Que nous apprend donc Narcos ?

  • On en apprend plus sur le personnage « fascinant » qu’est Pablo Escobar
    En effet, Pablo Escobar nous est montré dans ses plus grands travers. Vivant dans la luxure, faisant preuve d’une immense cruauté et d’un manque sidérant de valeurs. Toutefois, le personnage se veut intriguant, et son ascension – bien que basée sur de multiples trafics – relève d’une véritable success story. Tout au long de la série, le spectateur peut examiner comment Pablo Escobar a réussi à créer un véritable chemin vers son plus gros consommateur, les États-Unis, et peut découvrir comment le petit voyou colombien a fini par devenir le troisième homme le plus riche du monde. La série montre comment celui-ci est véritablement devenu le dirigeant virtuel de la Colombie, qui gagnait plus de 60 millions de dollars par jour, et qui avait même le culot de lui-même se construire sa propre prison dénommée La Cathédrale. De plus, il est aussi largement question du développement de la Colombie. Pablo Escobar qui, paradoxalement, détruit à petit feu son pays par la violence et la terreur, persiste à voir en son action un certain dévouement envers la Colombie. Son implication politique résulte donc d’une volonté d’améliorer la situation colombienne, bien qu’elle vise aussi la possibilité de pouvoir librement continuer son trafic.
  • On découvre l’ingérence ambiguë américaine
    Un fait important réside dans l’identité du narrateur de la série. En effet, il s’agit toujours d’un agent américain qui cherche à faire tomber les barons des cartels. Le point de vue américain est un atout de taille ici, car il s’agit de voir comment les États-Unis s’impliquent dans la vie colombienne. Comme le spectateur peut le voir, les agents de la DEA sont amenés à collaborer avec la police colombienne, mais aussi à devoir contenter les attentes de l’ambassade américaine qui est largement liée à la CIA. Or, la CIA entretient depuis toujours des relations ambiguës avec les narcotrafiquants, pouvant même fournir les trafiquants en armes de guerre afin de servir leurs objectifs politiques. Bien évidemment, de nombreux enjeux économiques sont liés à cette implication à double face, puisque les États-Unis doivent maintenir une présence militaire afin de protéger les quelque 5 000km de pipe-lines qui les alimentent…
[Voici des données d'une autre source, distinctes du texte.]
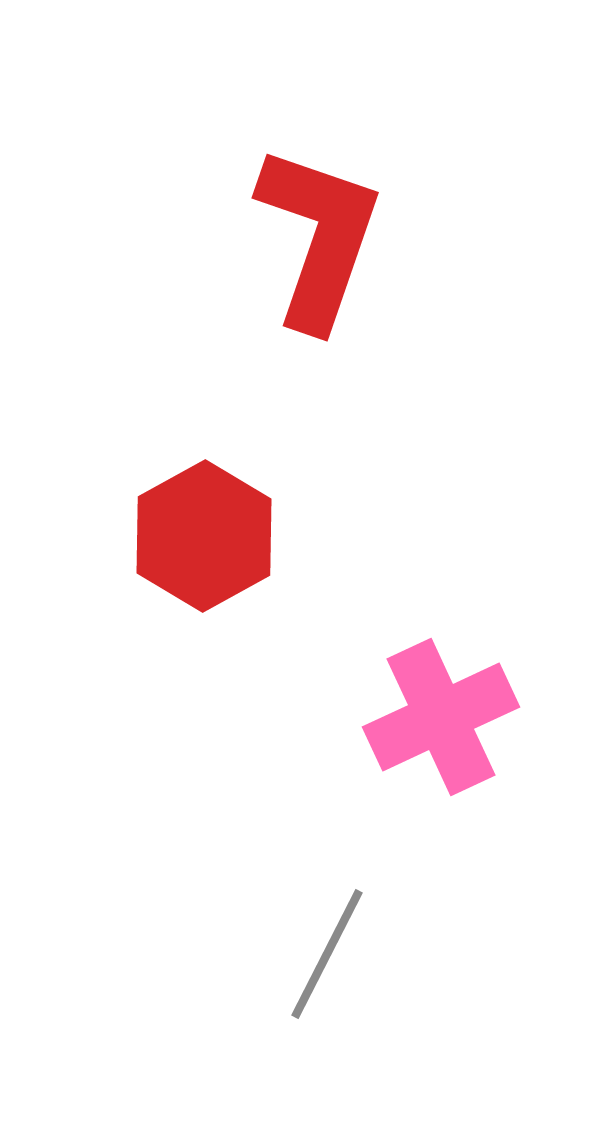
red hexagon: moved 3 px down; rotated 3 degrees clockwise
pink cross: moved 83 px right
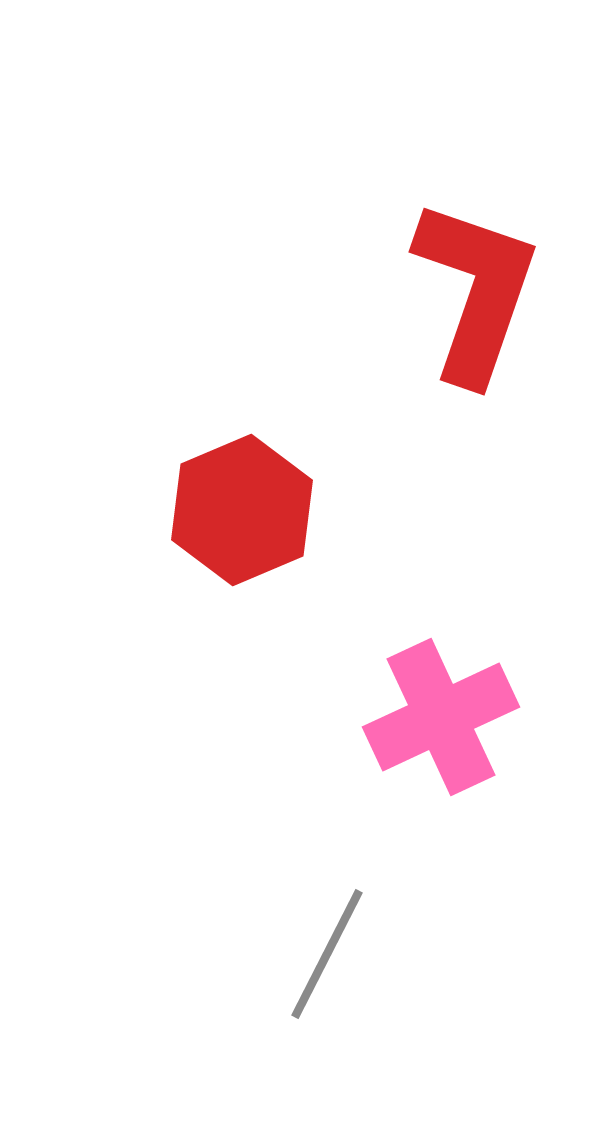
red L-shape: moved 157 px right, 54 px down
red hexagon: moved 38 px right, 26 px up; rotated 6 degrees clockwise
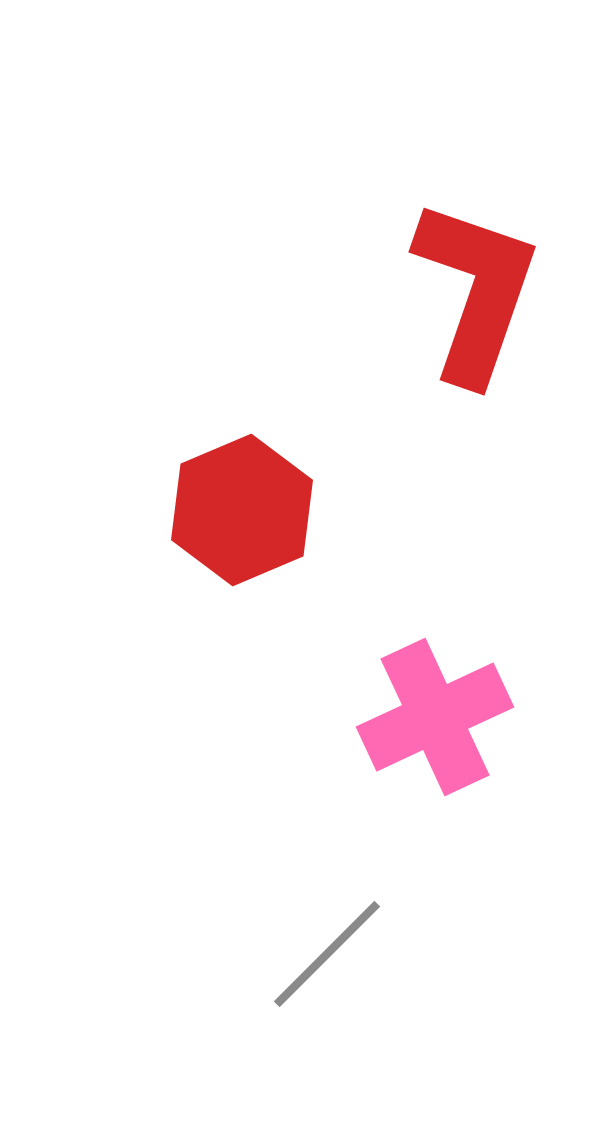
pink cross: moved 6 px left
gray line: rotated 18 degrees clockwise
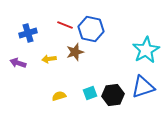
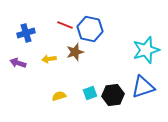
blue hexagon: moved 1 px left
blue cross: moved 2 px left
cyan star: rotated 12 degrees clockwise
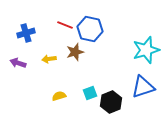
black hexagon: moved 2 px left, 7 px down; rotated 15 degrees counterclockwise
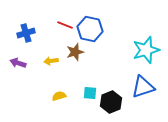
yellow arrow: moved 2 px right, 2 px down
cyan square: rotated 24 degrees clockwise
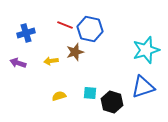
black hexagon: moved 1 px right; rotated 20 degrees counterclockwise
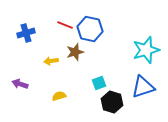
purple arrow: moved 2 px right, 21 px down
cyan square: moved 9 px right, 10 px up; rotated 24 degrees counterclockwise
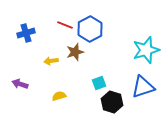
blue hexagon: rotated 20 degrees clockwise
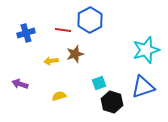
red line: moved 2 px left, 5 px down; rotated 14 degrees counterclockwise
blue hexagon: moved 9 px up
brown star: moved 2 px down
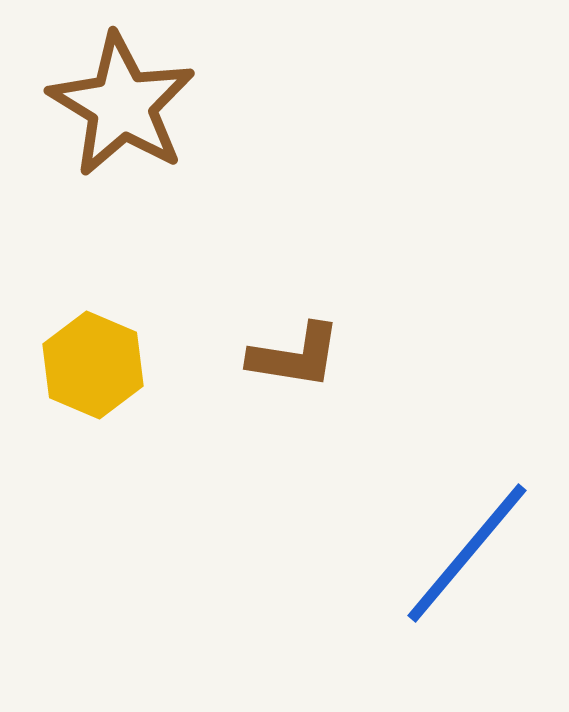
De manière assez complexe, les réalisateurs de Narcos arrivent à nous faire voir qu’il ne s’agit pas uniquement de gentils venant faire tomber les méchants. Derrière la lutte contre le narco-terrorisme se dissimulent donc des intérêts politiques, géopolitiques, et bien évidemment économiques. Les services américains profitent des difficultés en Amérique Latine pour conserver une main mise sur leur pré-carré, et ce à tout prix.

Pour aller plus loin

  • Pour en savoir plus sur les États-Unis et l’échange d’armes avec les narcotraficants, il peut être intéressant de regarder le film Barry Seal : American Traffic sorti en 2017. Bien qu’il s’agisse d’une comédie et que les faits sont beaucoup moins décrits de manière dramatique que dans Narcos, il permet de visualiser encore mieux le double jeu des services secrets américains.
  • Sur l’ingérence américaine dans le monde, un classique demeure La Chute du Faucon Noir, qui retrace une opération en Somalie.